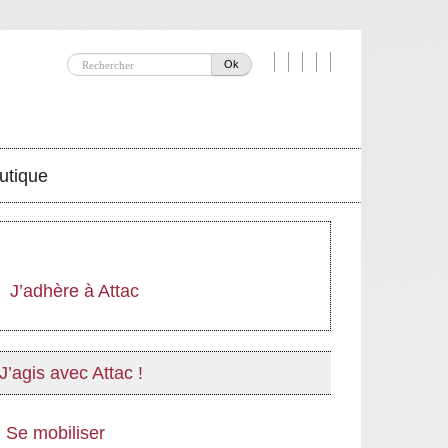
Ok
utique
J’adhère à Attac
J’agis avec Attac !
Se mobiliser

» EXERCISE DIRECTIONS: Restate the listing word for word and drop the pictures.

» SOLUTION TO THIS TASK:
Ok
utique
J’adhère à Attac
J’agis avec Attac !
Se mobiliser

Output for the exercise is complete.